Estaba agarrotado, extenuado y me dolía todo. Ni siquiera me alegré de que estuviera vivo. Las palabras «Plan Número Seis, Plan Número Seis, Plan Número Seis» resonaban en mi cabeza como un mantra y me procuraron un consuelo tenue, aunque por nada del mundo era capaz de recordar de qué se trataba el Plan Número Seis. El calor empezó a penetrarme los huesos. Cerré el colector de agua de lluvia, me envolví en la manta y me acurruqué de lado de forma que ninguna parte del cuerpo entrara en contacto con el agua. Me dormí. No tengo ni idea de cuántas horas pasé durmiendo. Me desperté a media mañana, con calor. La manta ya estaba casi seca. Había dormido de forma breve, pero profunda. Me apoyé sobre el codo.

A mi alrededor sólo veía una superficie llana, infinita, un paisaje vasto de color azul. No había nada que me obstruyera la vista. La inmensidad me golpeó como un puñetazo en el estómago. Me caí hacia atrás, sin resuello. La balsa parecía un chiste de mal gusto. Sólo consistía en unos cuantos palillos y un pedazo de corcho atados con un hilo. El agua entraba por cada una de las grietas. La profundidad que tenía a mis pies hubiera mareado hasta a un pájaro. Contemplé el bote salvavidas. Parecía la mitad de una miserable cáscara de nuez. Se aferraba al agua como lo harían unos dedos al borde de un precipicio. Sólo era cuestión de tiempo antes de que la gravedad la tirara hacia abajo.

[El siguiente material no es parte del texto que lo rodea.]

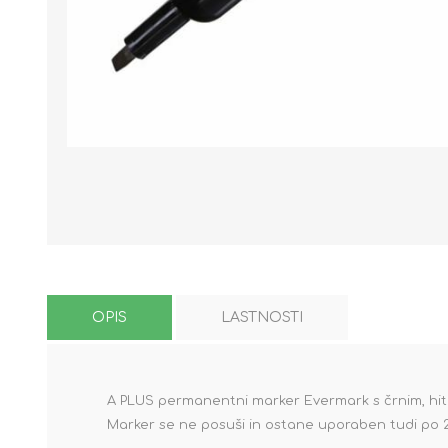
OPIS
LASTNOSTI
A PLUS permanentni marker Evermark s črnim, hitr
Marker se ne posuši in ostane uporaben tudi po 24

De pronto apareció mi compañero de naufragio. Se subió a la regala y miró hacia mí. La aparición repentina de un tigre resulta fascinante en cualquier entorno, pero mucho más en medio del océano. El extraño contraste entre el color naranja brillante, rayado y vivo del pelaje de Richard Parker y el blanco inerte del casco del bote salvavidas me cautivó. Mis sentidos exaltados se detuvieron de repente. Por muy grande que se me antojara el océano Pacífico a mi alrededor, de repente, el espacio entre nosotros me pareció un foso estrechísimo, sin barrotes ni paredes.

«Plan Número Seis, Plan Número Seis, Plan Número Seis», susurraba mi mente con urgencia. Pero ¿cuál era el Plan Número Seis? Ah, sí. La guerra de desgaste. El juego de la paciencia. La pasividad. Dejar que las cosas fueran pasando. Las leyes implacables de la naturaleza. El paso implacable del tiempo y el acaparamiento de recursos. Ése era mi Plan Número Seis.

De repente un pensamiento repicó en mi cabeza como un grito de ira: «Pero ¿serás idiota y necio? ¡Imbécil! ¡Pedazo de burro! ¡El Plan Número Seis es el peor de todos! Ahora mismo, Richard Parker le tiene miedo al mar. Estuvo a punto de convertirse en su tumba. Pero cuando enloquezca de hambre y sed, hará lo que haga falta para mitigar sus ansias. Convertirá este foso en un puente. Nadará hasta donde sea para atrapar la balsa flotante y la comida que haya en ella. Y en cuanto al agua, ¿ya no recuerdas que los tigres del Sundarbans beben agua salada? ¿Realmente crees que vas a sobrevivir a sus riñones? ¡Si le haces una guerra de desgaste, vas a perder tú! ¡Morirás! ¿ESTÁ CLARO?»